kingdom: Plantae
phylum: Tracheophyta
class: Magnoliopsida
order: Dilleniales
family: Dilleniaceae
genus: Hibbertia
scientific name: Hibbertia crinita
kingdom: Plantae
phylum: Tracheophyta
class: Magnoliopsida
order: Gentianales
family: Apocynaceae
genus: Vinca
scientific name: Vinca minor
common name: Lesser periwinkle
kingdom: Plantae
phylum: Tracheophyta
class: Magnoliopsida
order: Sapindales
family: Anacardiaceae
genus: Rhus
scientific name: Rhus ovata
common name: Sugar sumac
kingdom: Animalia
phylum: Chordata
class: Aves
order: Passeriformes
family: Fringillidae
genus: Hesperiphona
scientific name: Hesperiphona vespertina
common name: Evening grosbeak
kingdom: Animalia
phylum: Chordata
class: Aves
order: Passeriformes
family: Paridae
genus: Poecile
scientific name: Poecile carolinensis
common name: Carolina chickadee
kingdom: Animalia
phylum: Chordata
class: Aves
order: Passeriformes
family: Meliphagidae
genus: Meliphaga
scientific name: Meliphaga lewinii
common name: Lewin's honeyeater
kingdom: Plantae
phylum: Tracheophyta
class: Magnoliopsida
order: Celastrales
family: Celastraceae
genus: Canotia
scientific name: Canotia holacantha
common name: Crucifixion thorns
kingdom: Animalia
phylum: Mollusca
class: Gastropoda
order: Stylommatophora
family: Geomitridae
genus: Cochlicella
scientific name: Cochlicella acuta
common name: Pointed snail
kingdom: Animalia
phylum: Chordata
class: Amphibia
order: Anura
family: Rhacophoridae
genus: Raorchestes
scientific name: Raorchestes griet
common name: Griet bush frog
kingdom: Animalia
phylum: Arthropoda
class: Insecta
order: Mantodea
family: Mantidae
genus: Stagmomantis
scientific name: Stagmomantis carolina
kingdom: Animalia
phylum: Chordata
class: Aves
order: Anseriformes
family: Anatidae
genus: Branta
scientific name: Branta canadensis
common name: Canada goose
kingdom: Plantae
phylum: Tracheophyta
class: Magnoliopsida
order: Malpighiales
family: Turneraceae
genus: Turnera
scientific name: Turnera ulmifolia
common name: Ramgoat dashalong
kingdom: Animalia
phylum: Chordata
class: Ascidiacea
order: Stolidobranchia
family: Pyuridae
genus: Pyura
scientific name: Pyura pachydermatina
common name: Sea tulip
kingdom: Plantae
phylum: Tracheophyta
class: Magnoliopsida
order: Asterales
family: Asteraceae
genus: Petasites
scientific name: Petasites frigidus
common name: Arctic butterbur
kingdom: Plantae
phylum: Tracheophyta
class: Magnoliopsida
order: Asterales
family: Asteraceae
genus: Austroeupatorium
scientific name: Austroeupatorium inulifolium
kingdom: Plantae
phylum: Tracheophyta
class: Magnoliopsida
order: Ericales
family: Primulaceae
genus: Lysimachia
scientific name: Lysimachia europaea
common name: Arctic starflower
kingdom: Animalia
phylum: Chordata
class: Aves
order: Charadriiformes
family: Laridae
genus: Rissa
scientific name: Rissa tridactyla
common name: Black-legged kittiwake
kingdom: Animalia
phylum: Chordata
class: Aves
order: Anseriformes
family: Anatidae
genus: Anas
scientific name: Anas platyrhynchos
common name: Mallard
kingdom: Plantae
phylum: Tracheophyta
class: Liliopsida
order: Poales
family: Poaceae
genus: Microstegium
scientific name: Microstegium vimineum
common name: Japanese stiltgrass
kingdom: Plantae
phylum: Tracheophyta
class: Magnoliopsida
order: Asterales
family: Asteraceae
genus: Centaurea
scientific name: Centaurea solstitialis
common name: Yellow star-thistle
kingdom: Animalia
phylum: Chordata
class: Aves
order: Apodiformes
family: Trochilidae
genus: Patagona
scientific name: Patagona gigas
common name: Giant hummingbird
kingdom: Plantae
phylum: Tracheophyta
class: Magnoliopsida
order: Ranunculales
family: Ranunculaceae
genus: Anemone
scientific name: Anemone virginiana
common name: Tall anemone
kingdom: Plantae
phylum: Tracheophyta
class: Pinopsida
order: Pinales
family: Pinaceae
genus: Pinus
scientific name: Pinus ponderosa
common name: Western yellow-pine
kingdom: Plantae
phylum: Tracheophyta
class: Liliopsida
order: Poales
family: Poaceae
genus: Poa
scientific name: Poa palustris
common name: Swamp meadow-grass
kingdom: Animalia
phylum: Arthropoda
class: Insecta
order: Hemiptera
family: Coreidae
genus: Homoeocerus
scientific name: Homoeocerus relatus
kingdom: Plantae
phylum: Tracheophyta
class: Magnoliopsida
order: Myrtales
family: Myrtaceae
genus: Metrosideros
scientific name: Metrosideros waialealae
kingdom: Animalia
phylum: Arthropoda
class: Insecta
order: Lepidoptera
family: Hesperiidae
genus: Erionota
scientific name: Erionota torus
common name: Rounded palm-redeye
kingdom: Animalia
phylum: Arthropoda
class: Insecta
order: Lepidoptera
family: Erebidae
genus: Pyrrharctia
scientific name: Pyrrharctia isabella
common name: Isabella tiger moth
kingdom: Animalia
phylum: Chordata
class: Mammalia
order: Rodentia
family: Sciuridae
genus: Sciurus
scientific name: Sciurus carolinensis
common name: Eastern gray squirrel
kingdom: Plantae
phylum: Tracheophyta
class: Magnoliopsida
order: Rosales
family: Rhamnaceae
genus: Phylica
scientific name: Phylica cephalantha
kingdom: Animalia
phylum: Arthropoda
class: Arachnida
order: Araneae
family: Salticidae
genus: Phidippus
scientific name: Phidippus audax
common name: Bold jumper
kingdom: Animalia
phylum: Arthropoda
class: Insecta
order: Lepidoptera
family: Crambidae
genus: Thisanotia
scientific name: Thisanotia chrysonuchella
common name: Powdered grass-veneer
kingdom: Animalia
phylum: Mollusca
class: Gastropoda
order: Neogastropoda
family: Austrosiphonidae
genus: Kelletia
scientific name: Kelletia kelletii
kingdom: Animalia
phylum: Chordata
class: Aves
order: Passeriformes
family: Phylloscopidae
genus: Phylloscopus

------------------------

PROBLEM TO WORK ON: Please write out all the rows above again, switching every "common name" to "vernacular name" and leaving everything else unchanged.

SOLVED EXERCISE:
kingdom: Plantae
phylum: Tracheophyta
class: Magnoliopsida
order: Dilleniales
family: Dilleniaceae
genus: Hibbertia
scientific name: Hibbertia crinita
kingdom: Plantae
phylum: Tracheophyta
class: Magnoliopsida
order: Gentianales
family: Apocynaceae
genus: Vinca
scientific name: Vinca minor
vernacular name: Lesser periwinkle
kingdom: Plantae
phylum: Tracheophyta
class: Magnoliopsida
order: Sapindales
family: Anacardiaceae
genus: Rhus
scientific name: Rhus ovata
vernacular name: Sugar sumac
kingdom: Animalia
phylum: Chordata
class: Aves
order: Passeriformes
family: Fringillidae
genus: Hesperiphona
scientific name: Hesperiphona vespertina
vernacular name: Evening grosbeak
kingdom: Animalia
phylum: Chordata
class: Aves
order: Passeriformes
family: Paridae
genus: Poecile
scientific name: Poecile carolinensis
vernacular name: Carolina chickadee
kingdom: Animalia
phylum: Chordata
class: Aves
order: Passeriformes
family: Meliphagidae
genus: Meliphaga
scientific name: Meliphaga lewinii
vernacular name: Lewin's honeyeater
kingdom: Plantae
phylum: Tracheophyta
class: Magnoliopsida
order: Celastrales
family: Celastraceae
genus: Canotia
scientific name: Canotia holacantha
vernacular name: Crucifixion thorns
kingdom: Animalia
phylum: Mollusca
class: Gastropoda
order: Stylommatophora
family: Geomitridae
genus: Cochlicella
scientific name: Cochlicella acuta
vernacular name: Pointed snail
kingdom: Animalia
phylum: Chordata
class: Amphibia
order: Anura
family: Rhacophoridae
genus: Raorchestes
scientific name: Raorchestes griet
vernacular name: Griet bush frog
kingdom: Animalia
phylum: Arthropoda
class: Insecta
order: Mantodea
family: Mantidae
genus: Stagmomantis
scientific name: Stagmomantis carolina
kingdom: Animalia
phylum: Chordata
class: Aves
order: Anseriformes
family: Anatidae
genus: Branta
scientific name: Branta canadensis
vernacular name: Canada goose
kingdom: Plantae
phylum: Tracheophyta
class: Magnoliopsida
order: Malpighiales
family: Turneraceae
genus: Turnera
scientific name: Turnera ulmifolia
vernacular name: Ramgoat dashalong
kingdom: Animalia
phylum: Chordata
class: Ascidiacea
order: Stolidobranchia
family: Pyuridae
genus: Pyura
scientific name: Pyura pachydermatina
vernacular name: Sea tulip
kingdom: Plantae
phylum: Tracheophyta
class: Magnoliopsida
order: Asterales
family: Asteraceae
genus: Petasites
scientific name: Petasites frigidus
vernacular name: Arctic butterbur
kingdom: Plantae
phylum: Tracheophyta
class: Magnoliopsida
order: Asterales
family: Asteraceae
genus: Austroeupatorium
scientific name: Austroeupatorium inulifolium
kingdom: Plantae
phylum: Tracheophyta
class: Magnoliopsida
order: Ericales
family: Primulaceae
genus: Lysimachia
scientific name: Lysimachia europaea
vernacular name: Arctic starflower
kingdom: Animalia
phylum: Chordata
class: Aves
order: Charadriiformes
family: Laridae
genus: Rissa
scientific name: Rissa tridactyla
vernacular name: Black-legged kittiwake
kingdom: Animalia
phylum: Chordata
class: Aves
order: Anseriformes
family: Anatidae
genus: Anas
scientific name: Anas platyrhynchos
vernacular name: Mallard
kingdom: Plantae
phylum: Tracheophyta
class: Liliopsida
order: Poales
family: Poaceae
genus: Microstegium
scientific name: Microstegium vimineum
vernacular name: Japanese stiltgrass
kingdom: Plantae
phylum: Tracheophyta
class: Magnoliopsida
order: Asterales
family: Asteraceae
genus: Centaurea
scientific name: Centaurea solstitialis
vernacular name: Yellow star-thistle
kingdom: Animalia
phylum: Chordata
class: Aves
order: Apodiformes
family: Trochilidae
genus: Patagona
scientific name: Patagona gigas
vernacular name: Giant hummingbird
kingdom: Plantae
phylum: Tracheophyta
class: Magnoliopsida
order: Ranunculales
family: Ranunculaceae
genus: Anemone
scientific name: Anemone virginiana
vernacular name: Tall anemone
kingdom: Plantae
phylum: Tracheophyta
class: Pinopsida
order: Pinales
family: Pinaceae
genus: Pinus
scientific name: Pinus ponderosa
vernacular name: Western yellow-pine
kingdom: Plantae
phylum: Tracheophyta
class: Liliopsida
order: Poales
family: Poaceae
genus: Poa
scientific name: Poa palustris
vernacular name: Swamp meadow-grass
kingdom: Animalia
phylum: Arthropoda
class: Insecta
order: Hemiptera
family: Coreidae
genus: Homoeocerus
scientific name: Homoeocerus relatus
kingdom: Plantae
phylum: Tracheophyta
class: Magnoliopsida
order: Myrtales
family: Myrtaceae
genus: Metrosideros
scientific name: Metrosideros waialealae
kingdom: Animalia
phylum: Arthropoda
class: Insecta
order: Lepidoptera
family: Hesperiidae
genus: Erionota
scientific name: Erionota torus
vernacular name: Rounded palm-redeye
kingdom: Animalia
phylum: Arthropoda
class: Insecta
order: Lepidoptera
family: Erebidae
genus: Pyrrharctia
scientific name: Pyrrharctia isabella
vernacular name: Isabella tiger moth
kingdom: Animalia
phylum: Chordata
class: Mammalia
order: Rodentia
family: Sciuridae
genus: Sciurus
scientific name: Sciurus carolinensis
vernacular name: Eastern gray squirrel
kingdom: Plantae
phylum: Tracheophyta
class: Magnoliopsida
order: Rosales
family: Rhamnaceae
genus: Phylica
scientific name: Phylica cephalantha
kingdom: Animalia
phylum: Arthropoda
class: Arachnida
order: Araneae
family: Salticidae
genus: Phidippus
scientific name: Phidippus audax
vernacular name: Bold jumper
kingdom: Animalia
phylum: Arthropoda
class: Insecta
order: Lepidoptera
family: Crambidae
genus: Thisanotia
scientific name: Thisanotia chrysonuchella
vernacular name: Powdered grass-veneer
kingdom: Animalia
phylum: Mollusca
class: Gastropoda
order: Neogastropoda
family: Austrosiphonidae
genus: Kelletia
scientific name: Kelletia kelletii
kingdom: Animalia
phylum: Chordata
class: Aves
order: Passeriformes
family: Phylloscopidae
genus: Phylloscopus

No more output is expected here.